First, in an organizational climate focused on increasing efficiencies, and redirecting attention toward recruiting and retaining adult learners to a wide variety of university academic programs, adult education faculty members should redouble their efforts become citizens of the departments, schools/colleges, and universities in which they are located. While providing these services to the university, adult educators can demonstrate their actions, knowledge of adult learners and adult education practice and their insights to the long-term sustainability of the university. Second, be true and consistent in your identity as a faculty and program. For example, for some programs social justice leadership is a key feature of their mission statements around which they have developed their delivery system. Many of the students seeking a masters or doctoral degree want to make a difference in their neighborhoods/communities and places of employment.

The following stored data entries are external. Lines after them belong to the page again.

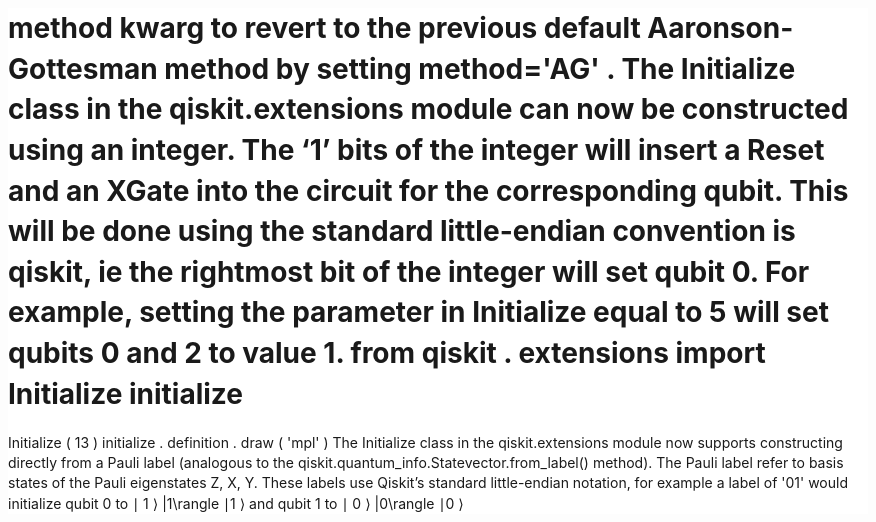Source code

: method
kwarg to revert to the previous default Aaronson-Gottesman method by setting
method='AG'
.
The
Initialize
class in the
qiskit.extensions
module can now be constructed using an integer. The ‘1’ bits of the integer will insert a
Reset
and an
XGate
into the circuit for the corresponding qubit. This will be done using the standard little-endian convention is qiskit, ie the rightmost bit of the integer will set qubit 0. For example, setting the parameter in
Initialize
equal to
5
will set qubits 0 and 2 to value 1.
from
qiskit
.
extensions
import
Initialize
initialize
=
Initialize
(
13
)
initialize
.
definition
.
draw
(
'mpl'
)
The
Initialize
class in the
qiskit.extensions
module now supports constructing directly from a Pauli label (analogous to the
qiskit.quantum_info.Statevector.from_label()
method). The Pauli label refer to basis states of the Pauli eigenstates Z, X, Y. These labels use Qiskit’s standard little-endian notation, for example a label of
'01'
would initialize qubit 0 to
∣
1
⟩
|1\rangle
∣1
⟩
and qubit 1 to
∣
0
⟩
|0\rangle
∣0
⟩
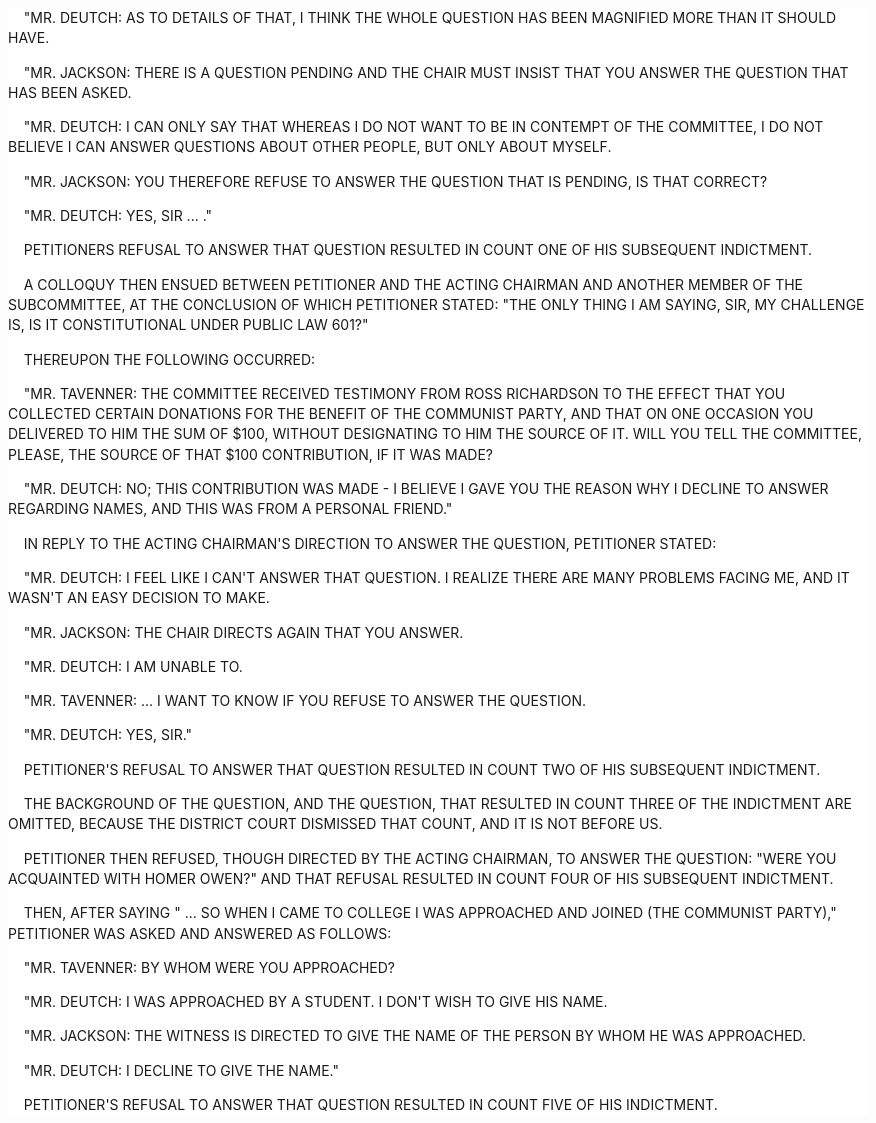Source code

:     "MR. DEUTCH:  AS TO DETAILS OF THAT, I THINK THE WHOLE QUESTION HAS BEEN MAGNIFIED MORE THAN IT SHOULD HAVE.

    "MR. JACKSON:  THERE IS A QUESTION PENDING AND THE CHAIR MUST INSIST THAT YOU ANSWER THE QUESTION THAT HAS BEEN ASKED.

    "MR. DEUTCH:  I CAN ONLY SAY THAT WHEREAS I DO NOT WANT TO BE IN CONTEMPT OF THE COMMITTEE, I DO NOT BELIEVE I CAN ANSWER QUESTIONS ABOUT OTHER PEOPLE, BUT ONLY ABOUT MYSELF.

    "MR. JACKSON:  YOU THEREFORE REFUSE TO ANSWER THE QUESTION THAT IS PENDING, IS THAT CORRECT?

    "MR. DEUTCH:  YES, SIR ...  ."

    PETITIONERS REFUSAL TO ANSWER THAT QUESTION RESULTED IN COUNT ONE OF HIS SUBSEQUENT INDICTMENT.

    A COLLOQUY THEN ENSUED BETWEEN PETITIONER AND THE ACTING CHAIRMAN AND ANOTHER MEMBER OF THE SUBCOMMITTEE, AT THE CONCLUSION OF WHICH PETITIONER STATED:  "THE ONLY THING I AM SAYING, SIR, MY CHALLENGE IS, IS IT CONSTITUTIONAL UNDER PUBLIC LAW 601?"

    THEREUPON THE FOLLOWING OCCURRED:

    "MR. TAVENNER:  THE COMMITTEE RECEIVED TESTIMONY FROM ROSS RICHARDSON TO THE EFFECT THAT YOU COLLECTED CERTAIN DONATIONS FOR THE BENEFIT OF THE COMMUNIST PARTY, AND THAT ON ONE OCCASION YOU DELIVERED TO HIM THE SUM OF $100, WITHOUT DESIGNATING TO HIM THE SOURCE OF IT.  WILL YOU TELL THE COMMITTEE, PLEASE, THE SOURCE OF THAT $100 CONTRIBUTION, IF IT WAS MADE?

    "MR. DEUTCH:  NO; THIS CONTRIBUTION WAS MADE - I BELIEVE I GAVE YOU THE REASON WHY I DECLINE TO ANSWER REGARDING NAMES, AND THIS WAS FROM A PERSONAL FRIEND."

    IN REPLY TO THE ACTING CHAIRMAN'S DIRECTION TO ANSWER THE QUESTION, PETITIONER STATED:

    "MR. DEUTCH:  I FEEL LIKE I CAN'T ANSWER THAT QUESTION.  I REALIZE THERE ARE MANY PROBLEMS FACING ME, AND IT WASN'T AN EASY DECISION TO MAKE.

    "MR. JACKSON:  THE CHAIR DIRECTS AGAIN THAT YOU ANSWER.

    "MR. DEUTCH:  I AM UNABLE TO.

    "MR. TAVENNER:  ...  I WANT TO KNOW IF YOU REFUSE TO ANSWER THE QUESTION.

    "MR. DEUTCH:  YES, SIR."

    PETITIONER'S REFUSAL TO ANSWER THAT QUESTION RESULTED IN COUNT TWO OF HIS SUBSEQUENT INDICTMENT.

    THE BACKGROUND OF THE QUESTION, AND THE QUESTION, THAT RESULTED IN COUNT THREE OF THE INDICTMENT ARE OMITTED, BECAUSE THE DISTRICT COURT DISMISSED THAT COUNT, AND IT IS NOT BEFORE US.

    PETITIONER THEN REFUSED, THOUGH DIRECTED BY THE ACTING CHAIRMAN, TO ANSWER THE QUESTION: "WERE YOU ACQUAINTED WITH HOMER OWEN?"  AND THAT REFUSAL RESULTED IN COUNT FOUR OF HIS SUBSEQUENT INDICTMENT.

    THEN, AFTER SAYING "  ...  SO WHEN I CAME TO COLLEGE I WAS APPROACHED AND JOINED (THE COMMUNIST PARTY)," PETITIONER WAS ASKED AND ANSWERED AS FOLLOWS:

    "MR. TAVENNER:  BY WHOM WERE YOU APPROACHED?

    "MR. DEUTCH:  I WAS APPROACHED BY A STUDENT.  I DON'T WISH TO GIVE HIS NAME.

    "MR. JACKSON:  THE WITNESS IS DIRECTED TO GIVE THE NAME OF THE PERSON BY WHOM HE WAS APPROACHED.

    "MR. DEUTCH:  I DECLINE TO GIVE THE NAME."

    PETITIONER'S REFUSAL TO ANSWER THAT QUESTION RESULTED IN COUNT FIVE OF HIS INDICTMENT.
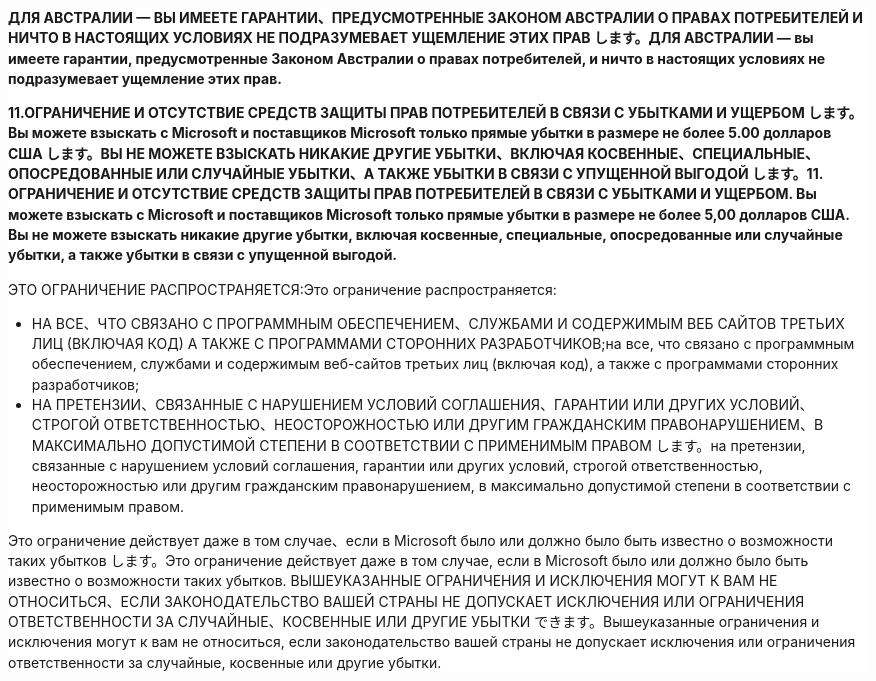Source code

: <span data-ttu-id="dc7ed-178">**ДЛЯ АВСТРАЛИИ — ВЫ ИМЕЕТЕ ГАРАНТИИ、ПРЕДУСМОТРЕННЫЕ ЗАКОНОМ АВСТРАЛИИ О ПРАВАХ ПОТРЕБИТЕЛЕЙ И НИЧТО В НАСТОЯЩИХ УСЛОВИЯХ НЕ ПОДРАЗУМЕВАЕТ УЩЕМЛЕНИЕ ЭТИХ ПРАВ します。**</span><span class="sxs-lookup"><span data-stu-id="dc7ed-178">**ДЛЯ АВСТРАЛИИ — вы имеете гарантии, предусмотренные Законом Австралии о правах потребителей, и ничто в настоящих условиях не подразумевает ущемление этих прав.**</span></span>

<span data-ttu-id="dc7ed-179">**11.ОГРАНИЧЕНИЕ И ОТСУТСТВИЕ СРЕДСТВ ЗАЩИТЫ ПРАВ ПОТРЕБИТЕЛЕЙ В СВЯЗИ С УБЫТКАМИ И УЩЕРБОМ します。Вы можете взыскать с Microsoft и поставщиков Microsoft только прямые убытки в размере не более 5.00 долларов США します。ВЫ НЕ МОЖЕТЕ ВЗЫСКАТЬ НИКАКИЕ ДРУГИЕ УБЫТКИ、ВКЛЮЧАЯ КОСВЕННЫЕ、СПЕЦИАЛЬНЫЕ、ОПОСРЕДОВАННЫЕ ИЛИ СЛУЧАЙНЫЕ УБЫТКИ、А ТАКЖЕ УБЫТКИ В СВЯЗИ С УПУЩЕННОЙ ВЫГОДОЙ します。**</span><span class="sxs-lookup"><span data-stu-id="dc7ed-179">**11.  ОГРАНИЧЕНИЕ И ОТСУТСТВИЕ СРЕДСТВ ЗАЩИТЫ ПРАВ ПОТРЕБИТЕЛЕЙ В СВЯЗИ С УБЫТКАМИ И УЩЕРБОМ. Вы можете взыскать с Microsoft и поставщиков Microsoft только прямые убытки в размере не более 5,00 долларов США. Вы не можете взыскать никакие другие убытки, включая косвенные, специальные, опосредованные или случайные убытки, а также убытки в связи с упущенной выгодой.**</span></span>

<span data-ttu-id="dc7ed-180">ЭТО ОГРАНИЧЕНИЕ РАСПРОСТРАНЯЕТСЯ:</span><span class="sxs-lookup"><span data-stu-id="dc7ed-180">Это ограничение распространяется:</span></span>

-   <span data-ttu-id="dc7ed-181">НА ВСЕ、ЧТО СВЯЗАНО С ПРОГРАММНЫМ ОБЕСПЕЧЕНИЕМ、СЛУЖБАМИ И СОДЕРЖИМЫМ ВЕБ САЙТОВ ТРЕТЬИХ ЛИЦ (ВКЛЮЧАЯ КОД) А ТАКЖЕ С ПРОГРАММАМИ СТОРОННИХ РАЗРАБОТЧИКОВ;</span><span class="sxs-lookup"><span data-stu-id="dc7ed-181">на все, что связано с программным обеспечением, службами и содержимым веб-сайтов третьих лиц (включая код), а также с программами сторонних разработчиков;</span></span>
-   <span data-ttu-id="dc7ed-182">НА ПРЕТЕНЗИИ、СВЯЗАННЫЕ С НАРУШЕНИЕМ УСЛОВИЙ СОГЛАШЕНИЯ、ГАРАНТИИ ИЛИ ДРУГИХ УСЛОВИЙ、СТРОГОЙ ОТВЕТСТВЕННОСТЬЮ、НЕОСТОРОЖНОСТЬЮ ИЛИ ДРУГИМ ГРАЖДАНСКИМ ПРАВОНАРУШЕНИЕМ、В МАКСИМАЛЬНО ДОПУСТИМОЙ СТЕПЕНИ В СООТВЕТСТВИИ С ПРИМЕНИМЫМ ПРАВОМ します。</span><span class="sxs-lookup"><span data-stu-id="dc7ed-182">на претензии, связанные с нарушением условий соглашения, гарантии или других условий, строгой ответственностью, неосторожностью или другим гражданским правонарушением, в максимально допустимой степени в соответствии с применимым правом.</span></span>

<span data-ttu-id="dc7ed-183">Это ограничение действует даже в том случае、если в Microsoft было или должно было быть известно о возможности таких убытков します。</span><span class="sxs-lookup"><span data-stu-id="dc7ed-183">Это ограничение действует даже в том случае, если в Microsoft было или должно было быть известно о возможности таких убытков.</span></span> <span data-ttu-id="dc7ed-184">ВЫШЕУКАЗАННЫЕ ОГРАНИЧЕНИЯ И ИСКЛЮЧЕНИЯ МОГУТ К ВАМ НЕ ОТНОСИТЬСЯ、ЕСЛИ ЗАКОНОДАТЕЛЬСТВО ВАШЕЙ СТРАНЫ НЕ ДОПУСКАЕТ ИСКЛЮЧЕНИЯ ИЛИ ОГРАНИЧЕНИЯ ОТВЕТСТВЕННОСТИ ЗА СЛУЧАЙНЫЕ、КОСВЕННЫЕ ИЛИ ДРУГИЕ УБЫТКИ できます。</span><span class="sxs-lookup"><span data-stu-id="dc7ed-184">Вышеуказанные ограничения и исключения могут к вам не относиться, если законодательство вашей страны не допускает исключения или ограничения ответственности за случайные, косвенные или другие убытки.</span></span>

They find fulfillment in degree programs that engage them in thoughtful theoretical discussions, allow them to utilize data-based sources to critically analyze and challenge the status quo that seek change. Third, digital technology is a pivotal element in evolving marketing strategies and it is driving a serious wedge between the social and economic haves and have-nots (van Dijk, 2012). Adult education programs should maximize their digital marketing presence via the creation of a Facebook page, faculty LinkedIn accounts, paid ads on Google and other digital media, etc. Also, digital technology can be a key resource for adult learners to develop the digital expertise to become and remain competitive in an increasingly digitized world. Faculty should continuously engaging learners via the use of technology to assist them to not only learn the targeted content, but to also learn a variety of technology platforms. Technology can be applied for various learning and educational purposes.

References:

van Dijk, J. A.G.M. (2012). The evolution of the digital divide: The digital divide turns to inequality of skills and usage. In J. Bus J. et al. (Eds.), Digital Enlightenment Yearbook 2012. (pp. 57-75). doi: 10.3233/978-1-61499-057-4-57.

Mitchell, M., Palacios, V., & Leachman, M. (2014). States are still funding higher education below pre-recession levels. Center on Budget and Policy Priorities.